Problem to work on:
The expected output is the data below, restated word for word.
:: Dataset records
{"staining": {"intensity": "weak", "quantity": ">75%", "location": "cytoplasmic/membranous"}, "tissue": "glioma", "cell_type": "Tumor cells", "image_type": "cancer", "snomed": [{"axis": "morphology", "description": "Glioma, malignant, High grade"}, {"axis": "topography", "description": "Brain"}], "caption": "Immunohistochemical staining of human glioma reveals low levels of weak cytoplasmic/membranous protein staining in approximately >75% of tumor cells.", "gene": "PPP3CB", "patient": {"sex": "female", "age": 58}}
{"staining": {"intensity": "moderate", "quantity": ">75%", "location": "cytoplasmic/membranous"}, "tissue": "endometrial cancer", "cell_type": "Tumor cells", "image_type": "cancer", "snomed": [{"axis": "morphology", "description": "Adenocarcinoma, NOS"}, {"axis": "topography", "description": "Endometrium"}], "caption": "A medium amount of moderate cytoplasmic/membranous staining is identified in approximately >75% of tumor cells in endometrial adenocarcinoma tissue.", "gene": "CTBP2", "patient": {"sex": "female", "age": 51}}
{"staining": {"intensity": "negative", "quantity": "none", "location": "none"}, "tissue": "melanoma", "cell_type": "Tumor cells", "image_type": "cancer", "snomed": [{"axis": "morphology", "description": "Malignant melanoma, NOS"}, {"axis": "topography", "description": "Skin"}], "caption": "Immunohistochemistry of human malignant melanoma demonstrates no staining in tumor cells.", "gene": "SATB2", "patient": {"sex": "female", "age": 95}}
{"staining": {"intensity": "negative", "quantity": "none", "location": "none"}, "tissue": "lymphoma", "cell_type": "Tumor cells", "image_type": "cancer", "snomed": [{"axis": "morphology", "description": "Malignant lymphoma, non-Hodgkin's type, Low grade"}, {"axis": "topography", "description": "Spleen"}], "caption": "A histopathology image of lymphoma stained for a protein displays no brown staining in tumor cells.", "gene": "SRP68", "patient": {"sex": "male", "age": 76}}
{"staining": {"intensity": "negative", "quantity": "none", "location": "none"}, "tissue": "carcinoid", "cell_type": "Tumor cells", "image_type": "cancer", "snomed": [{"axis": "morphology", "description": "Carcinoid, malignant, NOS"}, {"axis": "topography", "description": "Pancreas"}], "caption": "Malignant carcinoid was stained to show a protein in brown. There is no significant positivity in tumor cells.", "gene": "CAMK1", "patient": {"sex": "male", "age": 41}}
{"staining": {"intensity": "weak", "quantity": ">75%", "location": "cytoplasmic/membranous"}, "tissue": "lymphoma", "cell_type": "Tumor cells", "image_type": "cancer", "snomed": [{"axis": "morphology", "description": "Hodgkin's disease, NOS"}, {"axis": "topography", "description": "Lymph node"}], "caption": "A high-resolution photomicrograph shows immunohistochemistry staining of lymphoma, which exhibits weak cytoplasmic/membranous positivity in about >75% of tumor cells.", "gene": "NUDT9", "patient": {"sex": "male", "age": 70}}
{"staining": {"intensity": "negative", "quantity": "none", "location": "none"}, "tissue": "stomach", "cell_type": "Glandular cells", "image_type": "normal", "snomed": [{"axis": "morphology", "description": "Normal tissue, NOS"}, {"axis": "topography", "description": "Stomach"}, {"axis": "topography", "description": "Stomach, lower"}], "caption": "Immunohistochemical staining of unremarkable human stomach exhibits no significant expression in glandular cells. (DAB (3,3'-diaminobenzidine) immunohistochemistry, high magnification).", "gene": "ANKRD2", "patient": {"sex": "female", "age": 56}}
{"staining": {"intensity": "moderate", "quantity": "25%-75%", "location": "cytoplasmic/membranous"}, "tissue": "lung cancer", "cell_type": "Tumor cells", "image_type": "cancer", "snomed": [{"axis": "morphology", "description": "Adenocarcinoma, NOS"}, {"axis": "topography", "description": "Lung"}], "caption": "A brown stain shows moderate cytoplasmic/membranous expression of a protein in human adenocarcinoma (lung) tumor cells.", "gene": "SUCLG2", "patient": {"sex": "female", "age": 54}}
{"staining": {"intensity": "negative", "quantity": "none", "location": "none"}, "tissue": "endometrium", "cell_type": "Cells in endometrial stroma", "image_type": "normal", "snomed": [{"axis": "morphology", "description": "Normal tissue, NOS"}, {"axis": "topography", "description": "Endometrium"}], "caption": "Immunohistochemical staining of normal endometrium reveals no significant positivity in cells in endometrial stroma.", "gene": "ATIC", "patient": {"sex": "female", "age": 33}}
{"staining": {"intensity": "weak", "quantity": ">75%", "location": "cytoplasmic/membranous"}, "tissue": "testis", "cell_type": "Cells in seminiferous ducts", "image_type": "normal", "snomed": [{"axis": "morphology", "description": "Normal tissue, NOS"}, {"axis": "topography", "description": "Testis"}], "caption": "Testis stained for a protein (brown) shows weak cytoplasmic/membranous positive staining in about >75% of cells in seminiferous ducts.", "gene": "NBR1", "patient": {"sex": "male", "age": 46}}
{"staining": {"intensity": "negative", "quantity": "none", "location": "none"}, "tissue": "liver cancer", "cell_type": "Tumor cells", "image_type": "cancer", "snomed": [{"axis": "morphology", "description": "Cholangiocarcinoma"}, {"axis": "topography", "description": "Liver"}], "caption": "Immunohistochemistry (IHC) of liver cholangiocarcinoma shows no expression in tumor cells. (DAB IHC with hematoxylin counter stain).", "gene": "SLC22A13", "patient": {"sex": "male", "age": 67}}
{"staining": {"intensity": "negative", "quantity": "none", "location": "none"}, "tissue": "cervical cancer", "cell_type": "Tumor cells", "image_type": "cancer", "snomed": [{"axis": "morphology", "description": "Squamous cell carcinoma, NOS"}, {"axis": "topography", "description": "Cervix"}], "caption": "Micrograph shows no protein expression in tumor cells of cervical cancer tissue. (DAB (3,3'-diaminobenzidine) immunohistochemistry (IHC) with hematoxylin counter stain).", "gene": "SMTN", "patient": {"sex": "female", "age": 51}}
::::
Output of the exercise:
{"staining": {"intensity": "weak", "quantity": ">75%", "location": "cytoplasmic/membranous"}, "tissue": "glioma", "cell_type": "Tumor cells", "image_type": "cancer", "snomed": [{"axis": "morphology", "description": "Glioma, malignant, High grade"}, {"axis": "topography", "description": "Brain"}], "caption": "Immunohistochemical staining of human glioma reveals low levels of weak cytoplasmic/membranous protein staining in approximately >75% of tumor cells.", "gene": "PPP3CB", "patient": {"sex": "female", "age": 58}}
{"staining": {"intensity": "moderate", "quantity": ">75%", "location": "cytoplasmic/membranous"}, "tissue": "endometrial cancer", "cell_type": "Tumor cells", "image_type": "cancer", "snomed": [{"axis": "morphology", "description": "Adenocarcinoma, NOS"}, {"axis": "topography", "description": "Endometrium"}], "caption": "A medium amount of moderate cytoplasmic/membranous staining is identified in approximately >75% of tumor cells in endometrial adenocarcinoma tissue.", "gene": "CTBP2", "patient": {"sex": "female", "age": 51}}
{"staining": {"intensity": "negative", "quantity": "none", "location": "none"}, "tissue": "melanoma", "cell_type": "Tumor cells", "image_type": "cancer", "snomed": [{"axis": "morphology", "description": "Malignant melanoma, NOS"}, {"axis": "topography", "description": "Skin"}], "caption": "Immunohistochemistry of human malignant melanoma demonstrates no staining in tumor cells.", "gene": "SATB2", "patient": {"sex": "female", "age": 95}}
{"staining": {"intensity": "negative", "quantity": "none", "location": "none"}, "tissue": "lymphoma", "cell_type": "Tumor cells", "image_type": "cancer", "snomed": [{"axis": "morphology", "description": "Malignant lymphoma, non-Hodgkin's type, Low grade"}, {"axis": "topography", "description": "Spleen"}], "caption": "A histopathology image of lymphoma stained for a protein displays no brown staining in tumor cells.", "gene": "SRP68", "patient": {"sex": "male", "age": 76}}
{"staining": {"intensity": "negative", "quantity": "none", "location": "none"}, "tissue": "carcinoid", "cell_type": "Tumor cells", "image_type": "cancer", "snomed": [{"axis": "morphology", "description": "Carcinoid, malignant, NOS"}, {"axis": "topography", "description": "Pancreas"}], "caption": "Malignant carcinoid was stained to show a protein in brown. There is no significant positivity in tumor cells.", "gene": "CAMK1", "patient": {"sex": "male", "age": 41}}
{"staining": {"intensity": "weak", "quantity": ">75%", "location": "cytoplasmic/membranous"}, "tissue": "lymphoma", "cell_type": "Tumor cells", "image_type": "cancer", "snomed": [{"axis": "morphology", "description": "Hodgkin's disease, NOS"}, {"axis": "topography", "description": "Lymph node"}], "caption": "A high-resolution photomicrograph shows immunohistochemistry staining of lymphoma, which exhibits weak cytoplasmic/membranous positivity in about >75% of tumor cells.", "gene": "NUDT9", "patient": {"sex": "male", "age": 70}}
{"staining": {"intensity": "negative", "quantity": "none", "location": "none"}, "tissue": "stomach", "cell_type": "Glandular cells", "image_type": "normal", "snomed": [{"axis": "morphology", "description": "Normal tissue, NOS"}, {"axis": "topography", "description": "Stomach"}, {"axis": "topography", "description": "Stomach, lower"}], "caption": "Immunohistochemical staining of unremarkable human stomach exhibits no significant expression in glandular cells. (DAB (3,3'-diaminobenzidine) immunohistochemistry, high magnification).", "gene": "ANKRD2", "patient": {"sex": "female", "age": 56}}
{"staining": {"intensity": "moderate", "quantity": "25%-75%", "location": "cytoplasmic/membranous"}, "tissue": "lung cancer", "cell_type": "Tumor cells", "image_type": "cancer", "snomed": [{"axis": "morphology", "description": "Adenocarcinoma, NOS"}, {"axis": "topography", "description": "Lung"}], "caption": "A brown stain shows moderate cytoplasmic/membranous expression of a protein in human adenocarcinoma (lung) tumor cells.", "gene": "SUCLG2", "patient": {"sex": "female", "age": 54}}
{"staining": {"intensity": "negative", "quantity": "none", "location": "none"}, "tissue": "endometrium", "cell_type": "Cells in endometrial stroma", "image_type": "normal", "snomed": [{"axis": "morphology", "description": "Normal tissue, NOS"}, {"axis": "topography", "description": "Endometrium"}], "caption": "Immunohistochemical staining of normal endometrium reveals no significant positivity in cells in endometrial stroma.", "gene": "ATIC", "patient": {"sex": "female", "age": 33}}
{"staining": {"intensity": "weak", "quantity": ">75%", "location": "cytoplasmic/membranous"}, "tissue": "testis", "cell_type": "Cells in seminiferous ducts", "image_type": "normal", "snomed": [{"axis": "morphology", "description": "Normal tissue, NOS"}, {"axis": "topography", "description": "Testis"}], "caption": "Testis stained for a protein (brown) shows weak cytoplasmic/membranous positive staining in about >75% of cells in seminiferous ducts.", "gene": "NBR1", "patient": {"sex": "male", "age": 46}}
{"staining": {"intensity": "negative", "quantity": "none", "location": "none"}, "tissue": "liver cancer", "cell_type": "Tumor cells", "image_type": "cancer", "snomed": [{"axis": "morphology", "description": "Cholangiocarcinoma"}, {"axis": "topography", "description": "Liver"}], "caption": "Immunohistochemistry (IHC) of liver cholangiocarcinoma shows no expression in tumor cells. (DAB IHC with hematoxylin counter stain).", "gene": "SLC22A13", "patient": {"sex": "male", "age": 67}}
{"staining": {"intensity": "negative", "quantity": "none", "location": "none"}, "tissue": "cervical cancer", "cell_type": "Tumor cells", "image_type": "cancer", "snomed": [{"axis": "morphology", "description": "Squamous cell carcinoma, NOS"}, {"axis": "topography", "description": "Cervix"}], "caption": "Micrograph shows no protein expression in tumor cells of cervical cancer tissue. (DAB (3,3'-diaminobenzidine) immunohistochemistry (IHC) with hematoxylin counter stain).", "gene": "SMTN", "patient": {"sex": "female", "age": 51}}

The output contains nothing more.